PEČAT or ПЕЧАТЬ -type coin was the first Lithuanian coin minted in the fourth quarter of the 14th c. in Vilnius, the capital city of Grand Duchy of Lithuania. They were minted by Jogaila, Vytautas the Great, and possibly Algirdas or Skirgaila. The coins depict a unique symbol consisting of a spearhead with a cross. The name comes from the fact that on the reverse a circular inscription ПЕЧАТЬ in Cyrillic letters is impressed. The word means "stamp".

A particularly important argument for determining the time of minting the PEČAT-type coins is the Borshchiv treasure where a PEČAT-type coin was found along with the Novgorod Republic's hryvnia, Grand Prince of Kyiv Vladimir Olgerdovich's coins, and Golden Horde's Khans' dirhams (the latest coins of them are of Khan Tokhtamysh, minted in the early 1380s).

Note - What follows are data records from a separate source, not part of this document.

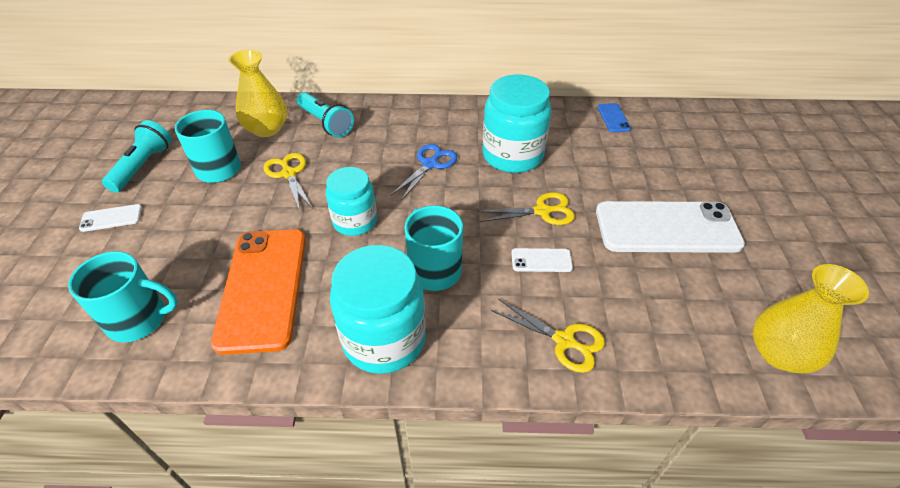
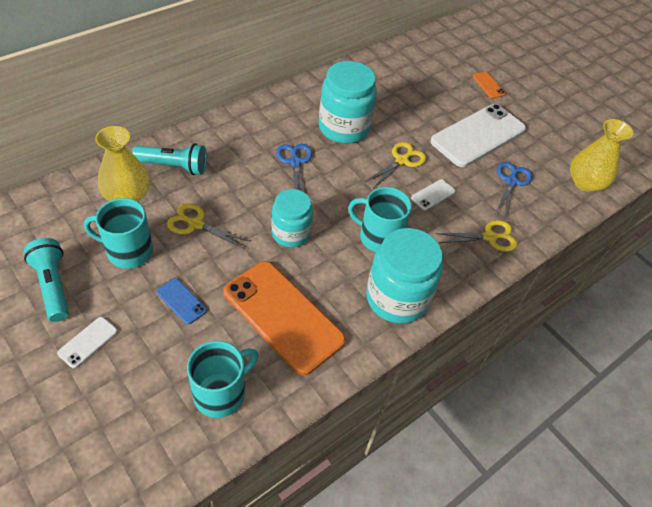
camera: 45 degrees left, 5 degrees up
blue phone [598,103,631,132] -> blue phone moved to [157,278,207,325]
none -> orange phone [473,72,506,99]
none -> blue scissors [496,162,532,216]

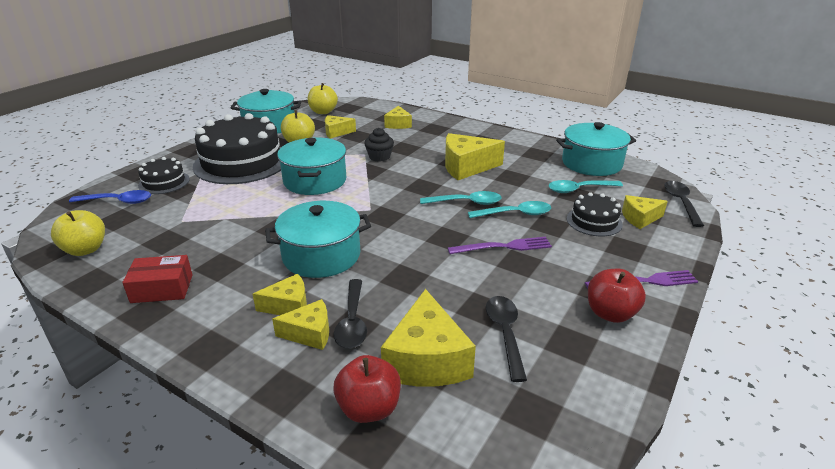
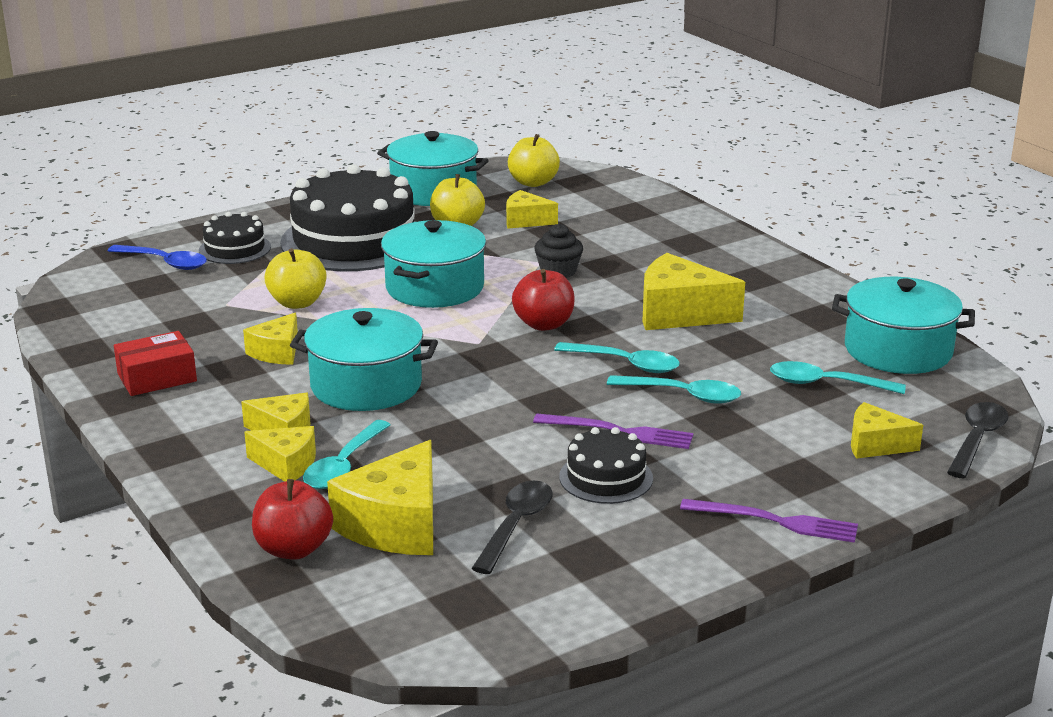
camera: 25 degrees right, 5 degrees down
yellow apple [51,210,105,256] -> yellow apple moved to [264,248,327,309]
red box [122,255,193,303] -> red box turned 45 degrees counterclockwise [114,331,197,396]
black spoon [334,279,367,349] -> turquoise spoon [303,420,390,489]
yellow cheese [384,106,412,129] -> yellow cheese moved to [243,313,298,365]
black cake [567,192,623,236] -> black cake moved to [559,427,653,504]
red apple [588,269,646,323] -> red apple moved to [512,269,575,331]

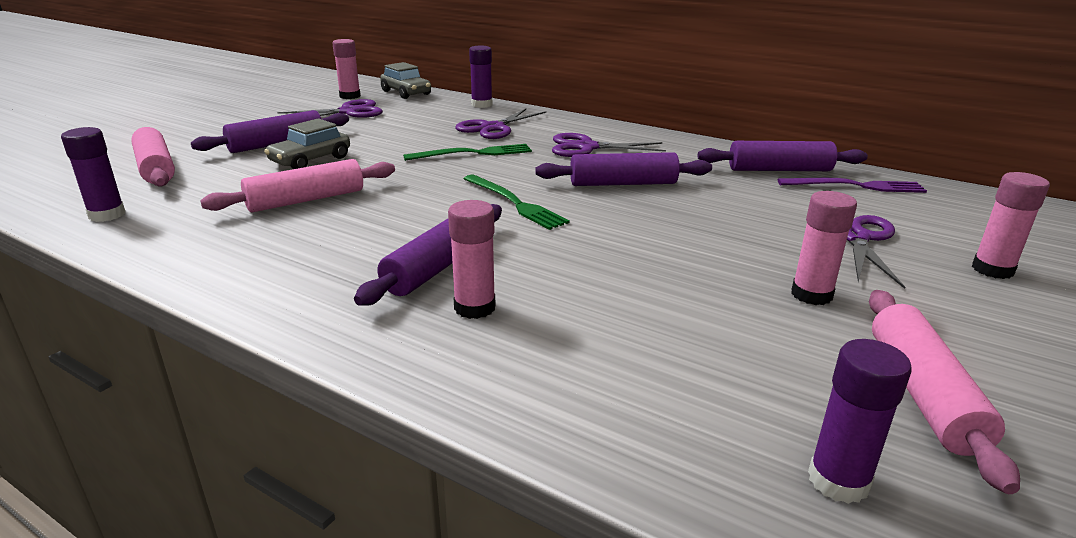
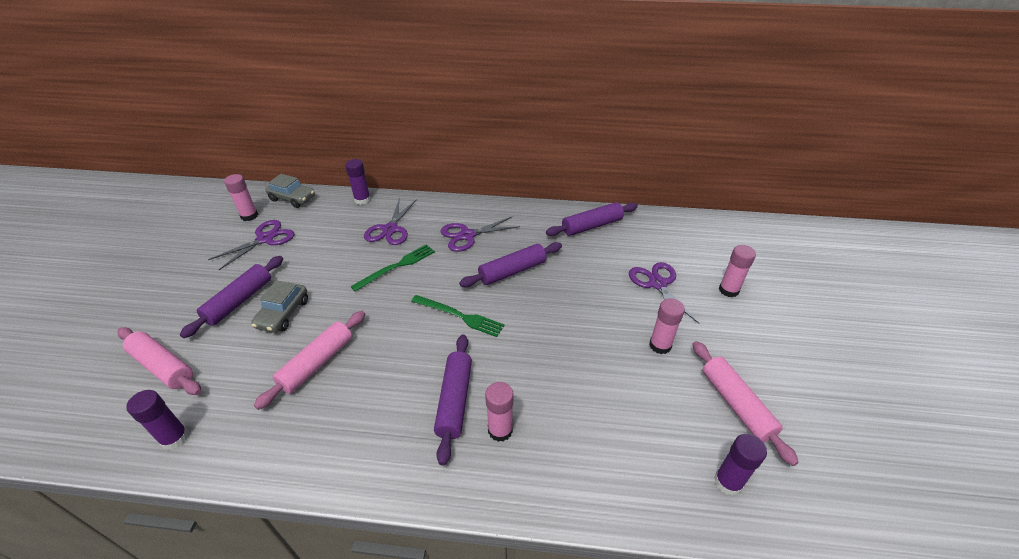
camera: 25 degrees left, 15 degrees up
purple fork [778,178,927,193] -> none

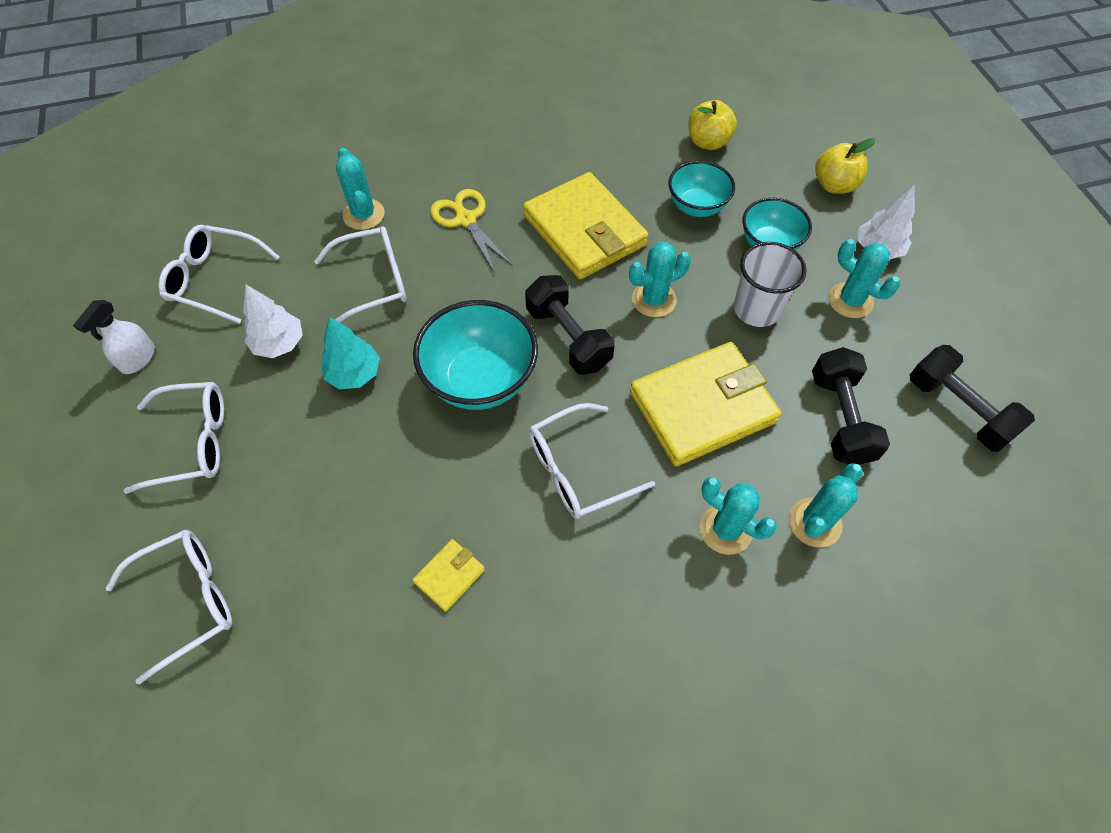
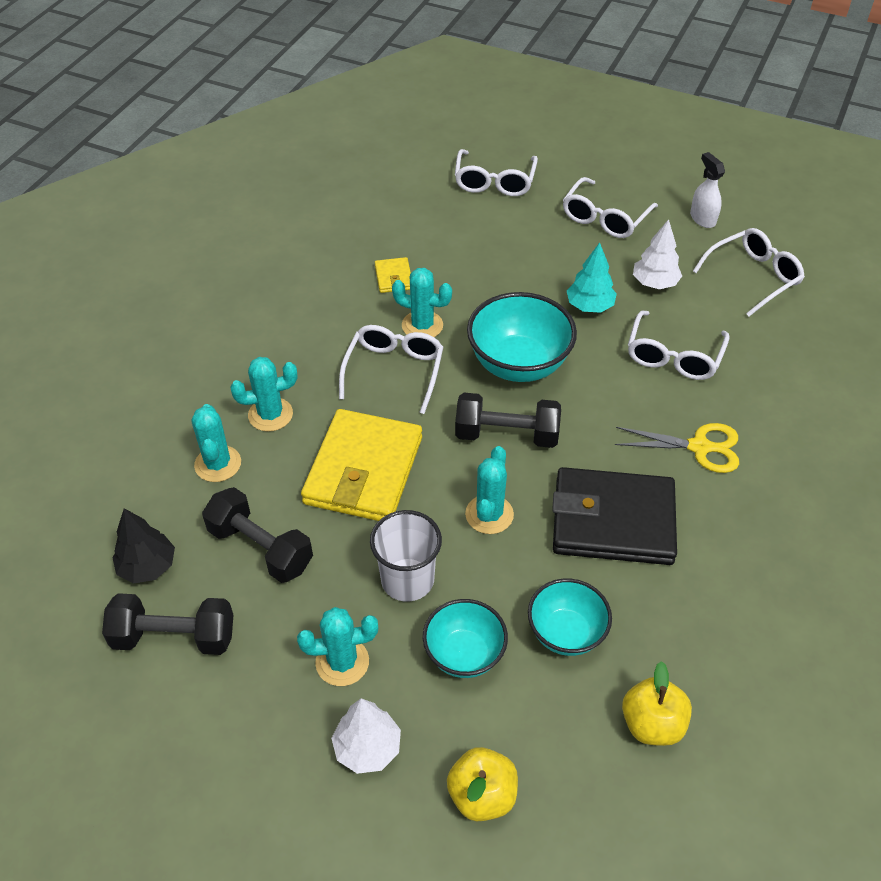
camera: 130 degrees right, 10 degrees down
turquoise cactus [336,148,385,230] -> turquoise cactus moved to [392,268,452,337]
yellow wallet [523,172,649,279] -> black wallet [552,467,677,565]
none -> black tree [112,508,175,584]

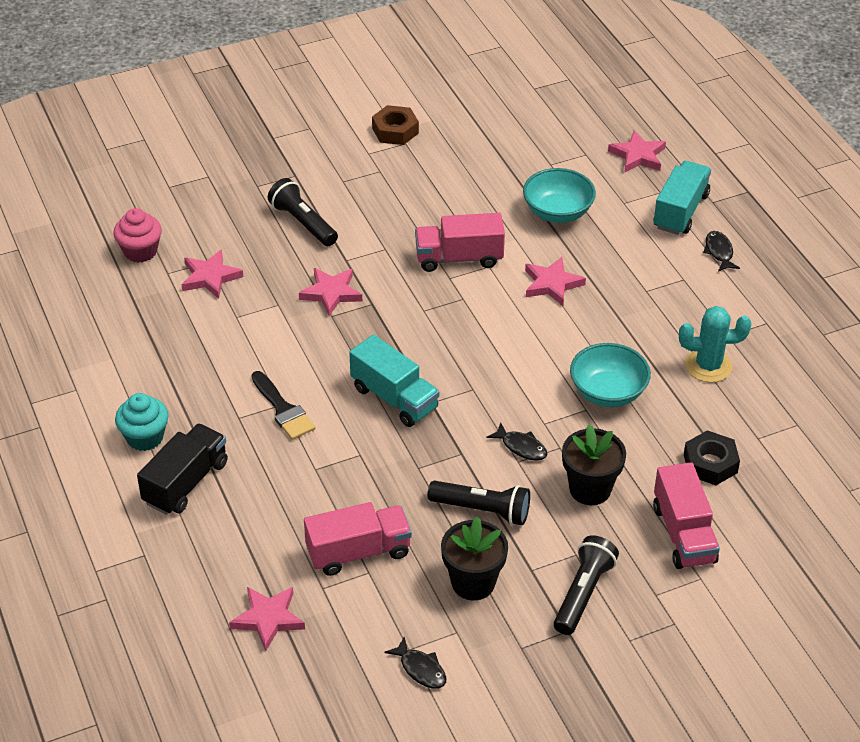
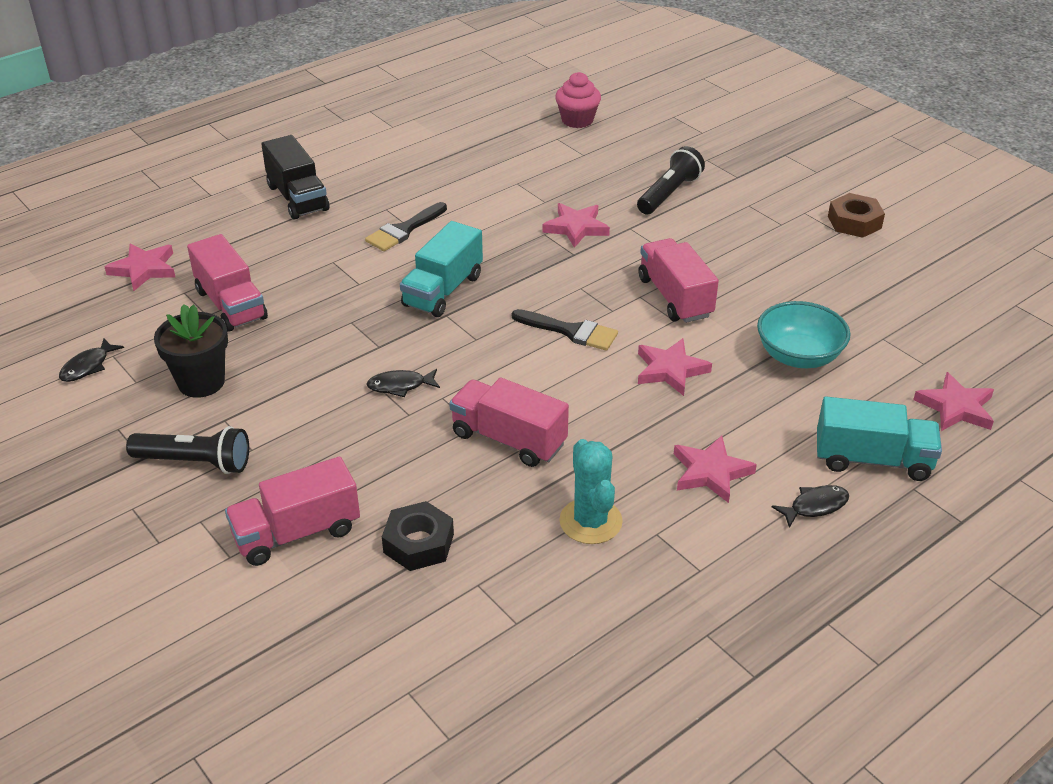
camera: 75 degrees right, 5 degrees down
turquoise cupcake [115,393,169,451] -> none
black truck [137,423,228,515] -> black truck turned 45 degrees clockwise [261,135,329,220]
pink star [181,249,243,299] -> pink star moved to [674,436,757,503]
black flashlight [427,481,530,525] -> none
black fish [487,423,547,461] -> black fish turned 60 degrees clockwise [366,369,440,397]
black flower pot [562,424,626,505] -> none
turquoise bowl [570,343,651,407] -> pink truck [449,378,569,467]
none -> black brush [512,309,618,351]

Coins of this type were used simultaneously by both Jogaila and Vytautas, who fought against each other in the Lithuanian Civil War (1381–1384). PEČAT-type coins are sometimes attributed to Grand Duke Algirdas' reign as well and the use of a cross on a pagan ruler's coins can be considered as a diplomatic gesture of the pagan ruler towards Christian counterparts. or to showcase Algirdas' marriages with Orthodox princesses, especially Uliana of Tver. Vladimir Olgerdovich, son and vassal of Algirdas, minted his own coins at the Principality of Kyiv since the 1360s.